Avery saw me through the clear eyes of a child. She had deduced that I was her age because I would play with her, talk to her on her level, and was her best friend. I was 3, just like her.

Children teach us valuable lessons in life. They judge not by what they are told or see, but by what they feel in their hearts and by the pure innocence of being young.

As we age we start to see things we didn’t notice before. People look different to the eyes. We are often guilty of grouping folks together in neat little categories and steering away from groups that are not like the one we are in. We are conservative or liberal, wealthy or poor, black, white, Hispanic or any other ethnicity that is not ours.

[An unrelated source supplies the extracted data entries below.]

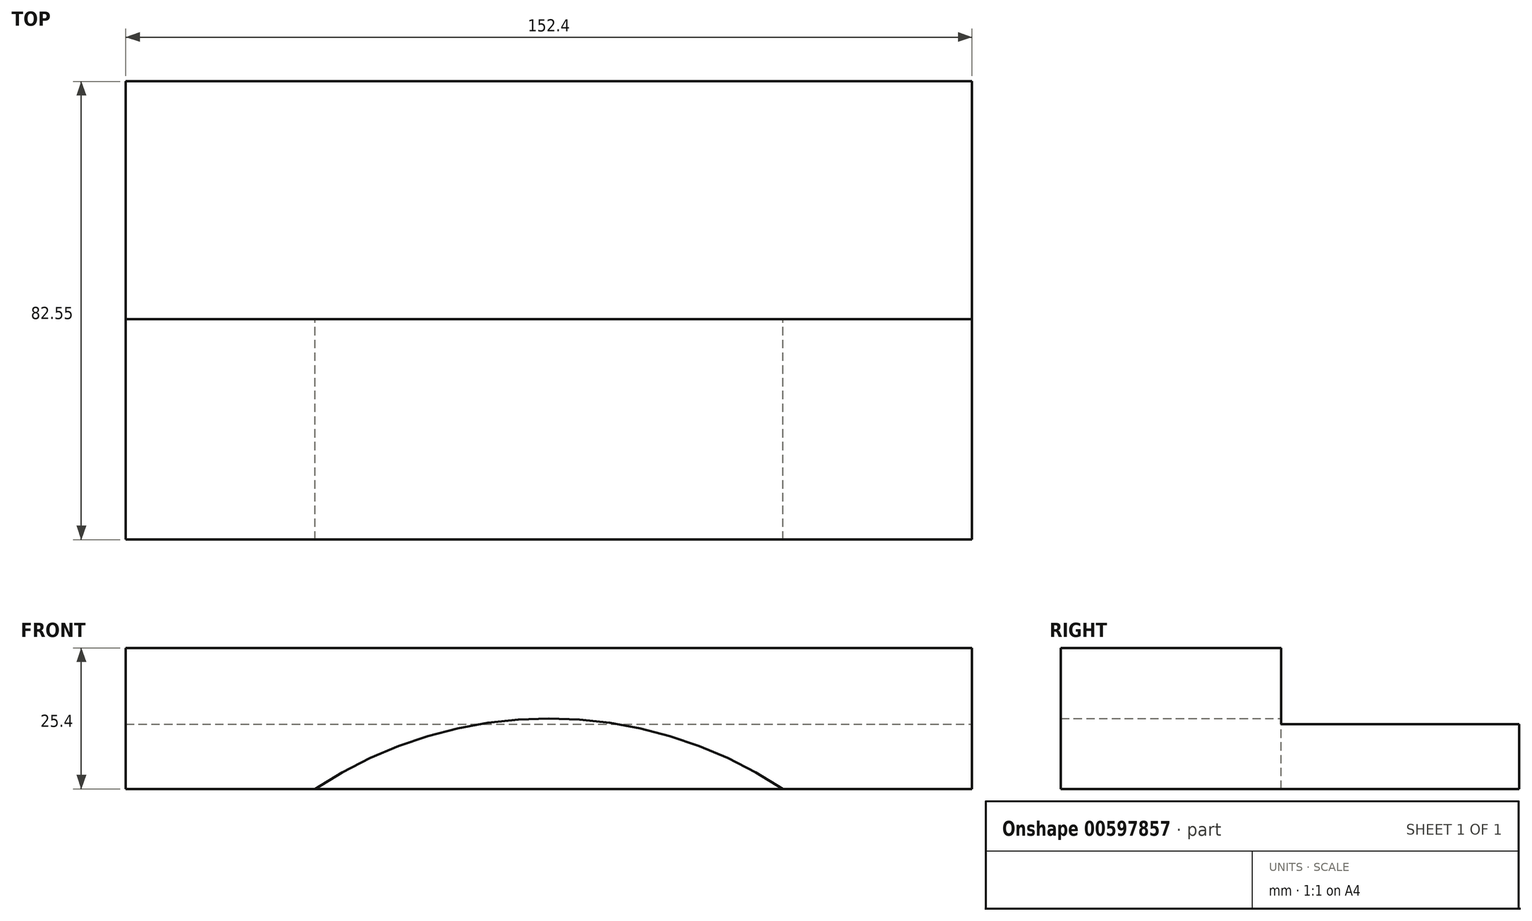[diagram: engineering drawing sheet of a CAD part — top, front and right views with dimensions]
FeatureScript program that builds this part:
annotation { "Feature Type Name" : "Feature", "Feature Type Description" : "" }
export const myFeature = defineFeature(function(context is Context, id is Id, definition is map)
    precondition{}
    {
        {
            var Q0;
            Q0=qCreatedBy(makeId("Front.planeOp"),FACE);
            var sketch = newSketch(context, id + "F0", { "sketchPlane" : qUnion([Q0])});
            skLineSegment(sketch, "E0.bottom", {"start": v(0, 0) * mm, "end": v(34.08, 0) * mm});
            skLineSegment(sketch, "E0.top", {"start": v(0, 25.4) * mm, "end": v(152.4, 25.4) * mm});
            skLineSegment(sketch, "E0.left", {"start": v(0, 0) * mm, "end": v(0, 25.4) * mm});
            skLineSegment(sketch, "E0.right", {"start": v(152.4, 0) * mm, "end": v(152.4, 25.4) * mm});
            skArc(sketch, "E1", {"start": v(118.32, 0) * mm, "mid": v(76.2, 12.7) * mm, "end": v(34.08, 0) * mm});
            skPoint(sketch, "E1.centerSnap0", {"position": v(76.2, 0) * mm});
            skLineSegment(sketch, "E2.trimOffspring", {"start": v(118.32, 0) * mm, "end": v(152.4, 0) * mm});
            skLineSegment(sketch, "E3", {"start": v(152.4, 12.7) * mm, "end": v(0, 12.7) * mm, "construction": true});
            skSolve(sketch);
        }
        {
            var Q0;
            Q0=qSketchRegion(id+"F0",true);
            extrude(context, id + "F1", {"entities" : qUnion([Q0]), "depth" : 39.69 * mm, "offsetDistance" : 25.4 * mm});
        }
        {
            var Q0;
            Q0=makeQuery(id+"F1.opExtrude","CAP_FACE",FACE,{"disambiguationData":[OSD([sQuery(id+"F0.wireOp",EDGE,"E0.bottom"),sQuery(id+"F0.wireOp",EDGE,"E0.top"),sQuery(id+"F0.wireOp",EDGE,"E0.left"),sQuery(id+"F0.wireOp",EDGE,"E0.right"),sQuery(id+"F0.wireOp",EDGE,"E1"),sQuery(id+"F0.wireOp",EDGE,"E2.trimOffspring")])],"isStart":true});
            var sketch = newSketch(context, id + "F2", { "sketchPlane" : qUnion([Q0])});
            skLineSegment(sketch, "E4.bottom", {"start": v(-152.4, 0) * mm, "end": v(0, 0) * mm});
            skLineSegment(sketch, "E4.top", {"start": v(-152.4, 25.4) * mm, "end": v(0, 25.4) * mm});
            skLineSegment(sketch, "E4.left", {"start": v(-152.4, 0) * mm, "end": v(-152.4, 25.4) * mm});
            skLineSegment(sketch, "E4.right", {"start": v(0, 0) * mm, "end": v(0, 25.4) * mm});
            skSolve(sketch);
        }
        {
            var Q0;
            Q0=qSketchRegion(id+"F2",true);
            extrude(context, id + "F3", {"entities" : qUnion([Q0]), "operationType" : NewBodyOperationType.ADD, "depth" : 42.86 * mm, "offsetDistance" : 25.4 * mm});
        }
        {
            var Q0;
            Q0=makeQuery(id+"F3.opExtrude","CAP_FACE",FACE,{"disambiguationData":[OSD([sQuery(id+"F2.wireOp",EDGE,"E4.bottom"),sQuery(id+"F2.wireOp",EDGE,"E4.top"),sQuery(id+"F2.wireOp",EDGE,"E4.left"),sQuery(id+"F2.wireOp",EDGE,"E4.right")])],"isStart":false});
            var sketch = newSketch(context, id + "F4", { "sketchPlane" : qUnion([Q0])});
            skLineSegment(sketch, "E5.bottom", {"start": v(0, 25.4) * mm, "end": v(-152.4, 25.4) * mm});
            skLineSegment(sketch, "E5.top", {"start": v(0, 11.68) * mm, "end": v(-152.4, 11.68) * mm});
            skLineSegment(sketch, "E5.left", {"start": v(0, 25.4) * mm, "end": v(0, 11.68) * mm});
            skLineSegment(sketch, "E5.right", {"start": v(-152.4, 25.4) * mm, "end": v(-152.4, 11.68) * mm});
            skSolve(sketch);
        }
        {
            var Q0;
            Q0=qSketchRegion(id+"F4",true);
            extrude(context, id + "F5", {"entities" : qUnion([Q0]), "operationType" : NewBodyOperationType.REMOVE, "oppositeDirection" : true, "depth" : 42.85 * mm, "offsetDistance" : 25.4 * mm});
        }
    });
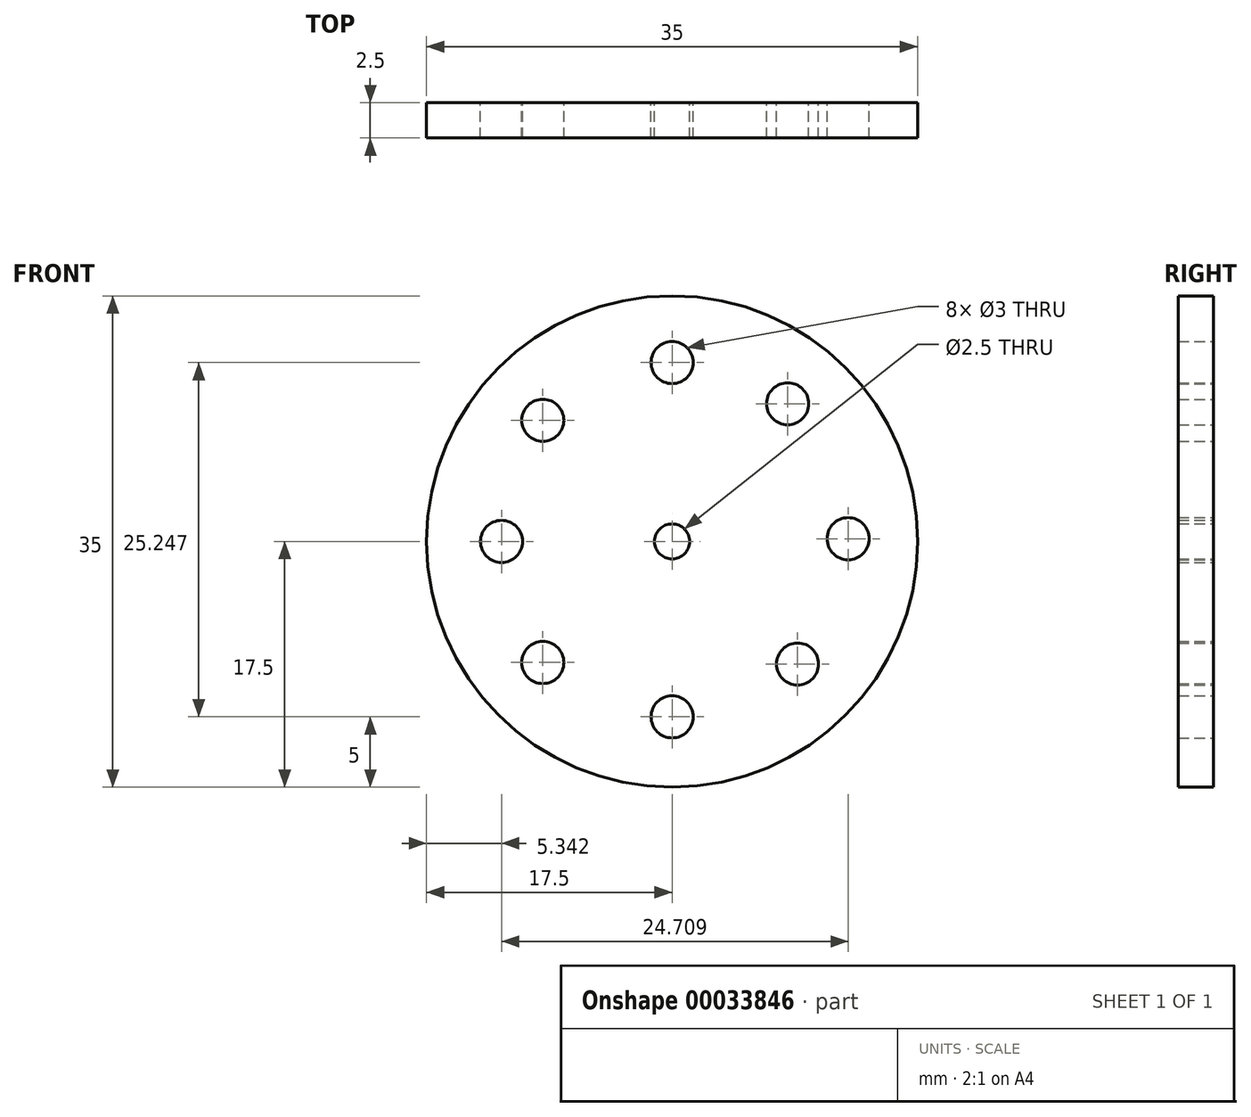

Have you ever noticed that once you get to know someone you are no longer aware of the difference that you originally saw with your eyes? I recall going back to college when I was a young mother. We lived in Birmingham and since I had left school, times had changed and I was now in an integrated population.

I always thought racial divide was stupid in the first place, so I was very comfortable with my new world. There was a young lady that had every class with me since we had the same major. We became fast friends.

She and I were walking across the quadrangle on a very hot spring day rushing to our next class. She was drinking a coke in a bottle as we walked.

“Can I have a sip?”, I asked as I grabbed it out of her hand. Since she had not offered to share, I laughingly said as I took the sip, “How rude are you anyway?!”

She stopped dead still as I walked on with her Coke and babbling. Took me a minute before I realized she wasn’t at my side.

“Gloria, come on we are going to be late!”

She was still not moving and staring after me.

“I am sorry I took your drink; I was just kidding!”

“No, Lynn, that’s not it. You drank after me!” she said with tears brimming in her eyes.

“I don’t understand, are you sick?” I questioned.

“No, I am black!”

With all the emotion that was happening between us at the moment, God gave me the perfect response, “Gee, I hadn’t noticed.” She cried all the way to class as I put my arm around her.

I really had forgotten that she was different than myself. Her color was the only difference. What lay beneath her skin was a beautiful girl that was simply “my friend.”

How many times have we seen a handicapped person, a poor person, an elderly person or even an unattractive person and avoided contact because they made us uncomfortable?

How many times have we been afraid of a person, because they just didn’t “look right?” How many times have we passed by a person that could have used our help? How many times have our eyes failed us?

The elderly are only elderly because the body that carries their spirit has aged. What is inside is the same person that was 18 once. But how do we treat them? Do we take the time to talk to the 18 year old or do we simply stop the conversing when we view them with our eyes?

There is a story about an old, poor man of mixed races walking down a crowded sidewalk. As people approached him, they made a wide arc around him to avoid contact.

A young man with a cane was strolling toward the old man. The old man looked up to see him coming just as the young man slightly bumped into him, causing the old man to drop his little brown bag.

“I am so sorry, sir. I can see a little but didn’t see you there. Let me help you pick things up the best I can.”

The old man responded as he helped the young man to his feet, “Thank you so much for trying to help me, what is your name?”

“My name is David, sir, what is yours?”

The old man stood tall and when he did the people stopped to look as the old man was now a striking young man! He then touched the eyes of David and said, “My name is … God.”

Sometimes we miss golden opportunities because we have judged with our eyes.

My granddaughter is now 10. She is still my best friend, but now thinks I am older than I really am!! She teases me about it a lot.

When I visit her I always lay down with her in the dark of the night. She cannot see and that is when she and I talk and she tells me everything about her world. You see, in the dark, she cannot see that I am just … 10.

Lynn Walker Gendusa is a former LaGrange resident who currently resides in Roswell.